Was sind die zentralen Themenfelder der Publikation?

Im Zentrum stehen die biblische Exegese paulinischer Schriften sowie die philosophische Reflexion über moderne Toleranzkonzepte.

Was ist das primäre Ziel der Untersuchung?

Das Ziel ist es, Ansatzpunkte für ein tolerantes Miteinander im Neuen Testament zu finden und diese in den Kontext einer säkularen, pluralistischen Gesellschaft zu stellen.

Welche wissenschaftliche Methode wird verwendet?

Es handelt sich um eine theologisch-hermeneutische Arbeit, die durch eine philosophische Literaturanalyse ergänzt wird.

Welche Inhalte werden im Hauptteil behandelt?
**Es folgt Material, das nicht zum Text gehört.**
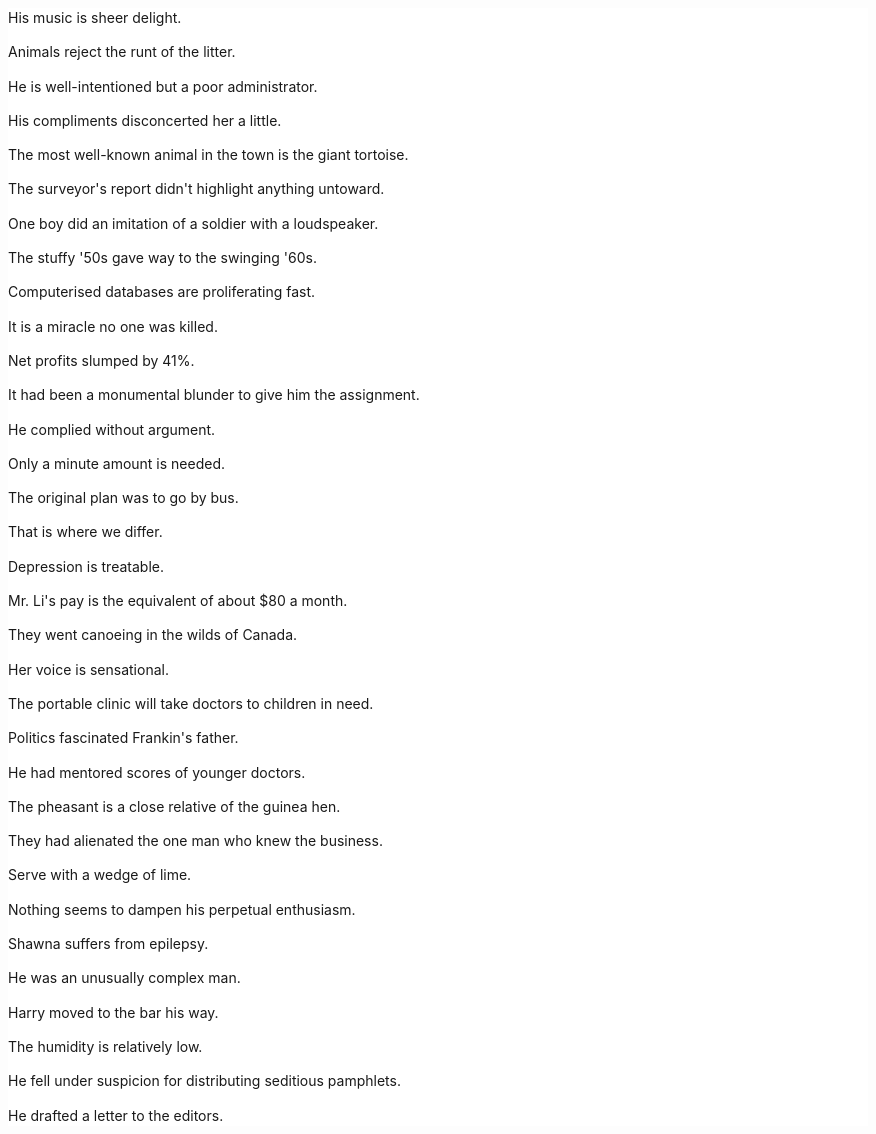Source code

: His music is sheer delight.

Animals reject the runt of the litter.

He is well-intentioned but a poor administrator.

His compliments disconcerted her a little.

The most well-known animal in the town is the giant tortoise.

The surveyor's report didn't highlight anything untoward.

One boy did an imitation of a soldier with a loudspeaker.

The stuffy '50s gave way to the swinging '60s.

Computerised databases are proliferating fast.

It is a miracle no one was killed.

Net profits slumped by 41%.

It had been a monumental blunder to give him the assignment.

He complied without argument.

Only a minute amount is needed.

The original plan was to go by bus.

That is where we differ.

Depression is treatable.

Mr. Li's pay is the equivalent of about $80 a month.

They went canoeing in the wilds of Canada.

Her voice is sensational.

The portable clinic will take doctors to children in need.

Politics fascinated Frankin's father.

He had mentored scores of younger doctors.

The pheasant is a close relative of the guinea hen.

They had alienated the one man who knew the business.

Serve with a wedge of lime.

Nothing seems to dampen his perpetual enthusiasm.

Shawna suffers from epilepsy.

He was an unusually complex man.

Harry moved to the bar his way.

The humidity is relatively low.

He fell under suspicion for distributing seditious pamphlets.

He drafted a letter to the editors.
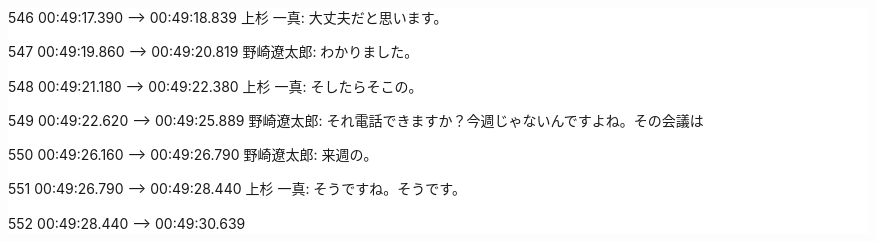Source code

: 546
00:49:17.390 --> 00:49:18.839
上杉 一真: 大丈夫だと思います。

547
00:49:19.860 --> 00:49:20.819
野崎遼太郎: わかりました。

548
00:49:21.180 --> 00:49:22.380
上杉 一真: そしたらそこの。

549
00:49:22.620 --> 00:49:25.889
野崎遼太郎: それ電話できますか？今週じゃないんですよね。その会議は

550
00:49:26.160 --> 00:49:26.790
野崎遼太郎: 来週の。

551
00:49:26.790 --> 00:49:28.440
上杉 一真: そうですね。そうです。

552
00:49:28.440 --> 00:49:30.639
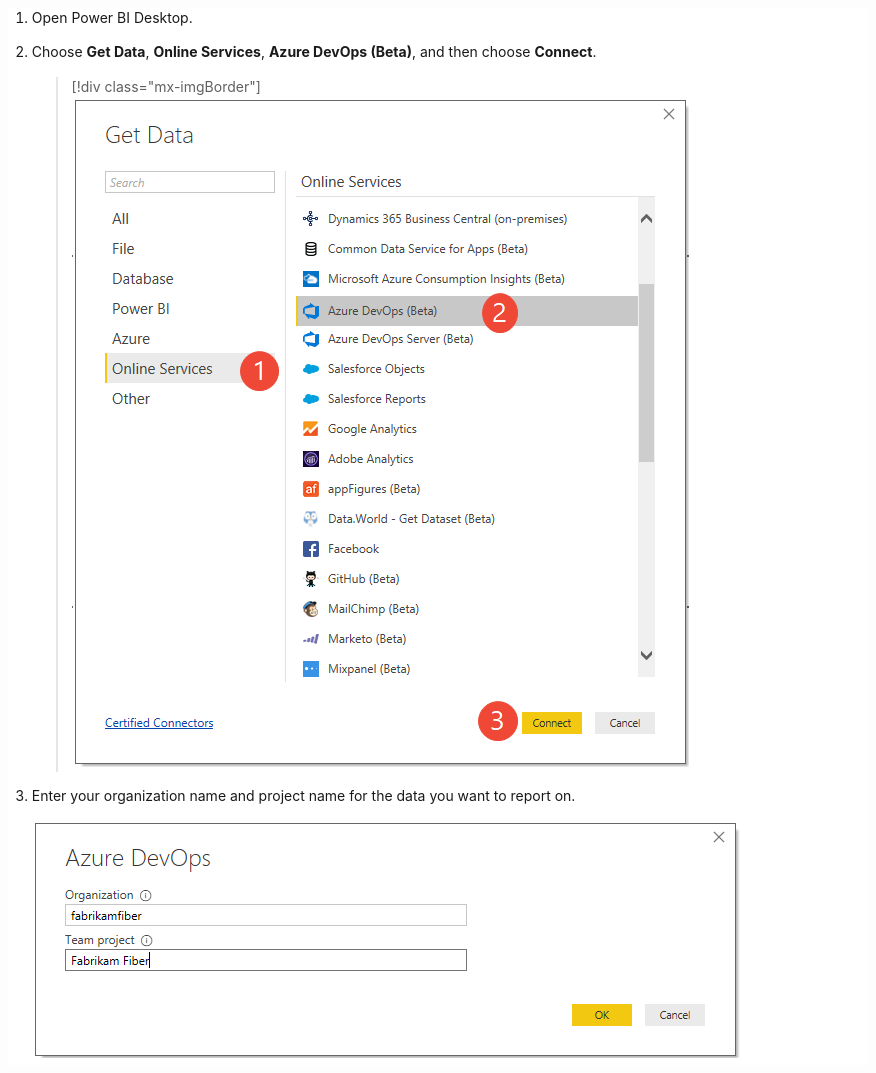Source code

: 1. Open Power BI Desktop.  
 
1. Choose **Get Data**, **Online Services**, **Azure DevOps (Beta)**, and then choose **Connect**. 

    > [!div class="mx-imgBorder"]  
    > ![Connect to data](media/data-connector/get-data-azure-devops.png)   

2. Enter your organization name and project name for the data you want to report on.  

	![Organization and project name](media/create-report/specify-account.png)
Der Hauptteil gliedert sich in eine exegetische Untersuchung der paulinischen Briefe hinsichtlich Konfliktmanagement und Religionsverständnis sowie eine Erörterung der Voraussetzungen für heutige Toleranz.

Welche Schlüsselbegriffe charakterisieren die Arbeit?

Die zentralen Begriffe sind Toleranz, paulinische Theologie, Interreligiosität, Freiheit und die Suche nach dem „verbindend Verbindlichen“.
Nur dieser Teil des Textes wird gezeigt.